* Given text:
***

Such a proceeding doesn't exist.

In a June 2 letter to Dotson obtained by Reason, Nora Ahmed, legal director for the American Civil Liberties Union of Louisiana, notes that "there is not now (nor has there ever been) a 'matter or proceeding before the juvenile court' related to the events depicted on the videos." The government made the footage public in November of last year.

Dotson did not respond to multiple requests for comment.

The incident depicted occurred on January 1, 2020, when five BRPD cops strip-searched a minor and his brother, Clarence Green, then 23, because the officers allegedly smelled marijuana. After traveling to the Greens' household, they then conducted a warrantless search of the property. Green was indicted for illegally possessing a firearm, which he was prohibited from having while on probation for possession of oxycodone, according to incident reports.

He sat in jail for five months—until the state abruptly dropped the charges. Judge Brian A. Jackson of the U.S. District Court for the Middle District of Louisiana signed off on that request, but in a highly unusual move, he took the opportunity to berate the police for their "serious and wanton disregard for [the Green family's] constitutional rights."

Clarence's brother, who was 16 at the time and whose name has been redacted since he is a juvenile, does not and did not have any proceedings against him.

***

Stored items:
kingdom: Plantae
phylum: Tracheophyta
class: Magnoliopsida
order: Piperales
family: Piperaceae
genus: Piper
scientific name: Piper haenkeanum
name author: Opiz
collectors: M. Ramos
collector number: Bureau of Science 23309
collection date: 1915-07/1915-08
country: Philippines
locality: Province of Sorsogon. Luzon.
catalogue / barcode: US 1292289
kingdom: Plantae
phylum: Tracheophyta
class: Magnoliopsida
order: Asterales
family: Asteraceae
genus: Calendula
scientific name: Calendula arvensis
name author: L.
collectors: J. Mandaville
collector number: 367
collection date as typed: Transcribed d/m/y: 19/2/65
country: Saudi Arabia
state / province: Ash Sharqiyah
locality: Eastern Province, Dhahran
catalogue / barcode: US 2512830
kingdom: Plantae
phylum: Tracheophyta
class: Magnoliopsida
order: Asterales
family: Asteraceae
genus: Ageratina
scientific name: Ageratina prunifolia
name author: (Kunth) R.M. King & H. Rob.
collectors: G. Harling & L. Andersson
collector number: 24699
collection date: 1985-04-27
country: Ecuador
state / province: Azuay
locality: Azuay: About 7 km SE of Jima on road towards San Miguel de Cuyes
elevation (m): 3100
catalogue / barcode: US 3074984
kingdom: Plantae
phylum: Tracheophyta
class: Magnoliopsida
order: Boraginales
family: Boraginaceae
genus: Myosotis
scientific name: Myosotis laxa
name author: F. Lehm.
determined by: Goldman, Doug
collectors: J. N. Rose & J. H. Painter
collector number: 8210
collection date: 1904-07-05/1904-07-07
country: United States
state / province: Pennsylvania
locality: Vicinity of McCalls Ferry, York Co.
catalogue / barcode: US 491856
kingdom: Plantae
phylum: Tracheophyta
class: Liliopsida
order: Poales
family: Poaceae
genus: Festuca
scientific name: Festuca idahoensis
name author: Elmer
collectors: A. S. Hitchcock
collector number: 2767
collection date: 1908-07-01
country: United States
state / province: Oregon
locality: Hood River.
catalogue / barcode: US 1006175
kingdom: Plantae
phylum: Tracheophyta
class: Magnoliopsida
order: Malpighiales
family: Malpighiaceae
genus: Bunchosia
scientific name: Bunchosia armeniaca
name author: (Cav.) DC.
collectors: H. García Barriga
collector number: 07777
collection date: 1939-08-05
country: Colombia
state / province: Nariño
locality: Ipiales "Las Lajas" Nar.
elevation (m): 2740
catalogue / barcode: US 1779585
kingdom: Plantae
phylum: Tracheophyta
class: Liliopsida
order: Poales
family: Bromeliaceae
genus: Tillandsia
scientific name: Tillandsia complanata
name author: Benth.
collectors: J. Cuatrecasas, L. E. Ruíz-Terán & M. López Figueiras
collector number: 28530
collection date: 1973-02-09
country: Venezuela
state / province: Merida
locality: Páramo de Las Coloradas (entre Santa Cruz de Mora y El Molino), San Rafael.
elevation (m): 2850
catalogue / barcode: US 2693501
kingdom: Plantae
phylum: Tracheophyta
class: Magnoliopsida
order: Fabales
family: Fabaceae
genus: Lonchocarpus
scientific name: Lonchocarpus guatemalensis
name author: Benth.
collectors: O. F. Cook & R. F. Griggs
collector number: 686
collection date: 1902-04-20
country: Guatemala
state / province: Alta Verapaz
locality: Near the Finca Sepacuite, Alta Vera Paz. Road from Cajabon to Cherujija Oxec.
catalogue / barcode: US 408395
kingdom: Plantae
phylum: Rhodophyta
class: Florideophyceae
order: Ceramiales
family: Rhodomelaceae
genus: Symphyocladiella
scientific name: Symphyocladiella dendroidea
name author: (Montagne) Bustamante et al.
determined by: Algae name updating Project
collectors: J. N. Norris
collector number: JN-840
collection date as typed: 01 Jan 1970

***

* Task objective: Summarize the passage on the BRPD strip search in two sentences. The material is not needed for this exercise.

* Answer box: In a June 2 letter to Dotson, the legal director of the ACLU of Louisiana noted that there has never been a juvenile court proceeding tied to the events shown on the videos, which the government made public the previous November. Those videos depict a January 1, 2020 incident in which five BRPD officers strip-searched Clarence Green and his 16-year-old brother over an alleged marijuana smell and then searched the family's home without a warrant; Green spent five months in jail on a firearm charge before the state dropped it, and Judge Brian A. Jackson used the dismissal to rebuke the police for disregarding the family's constitutional rights.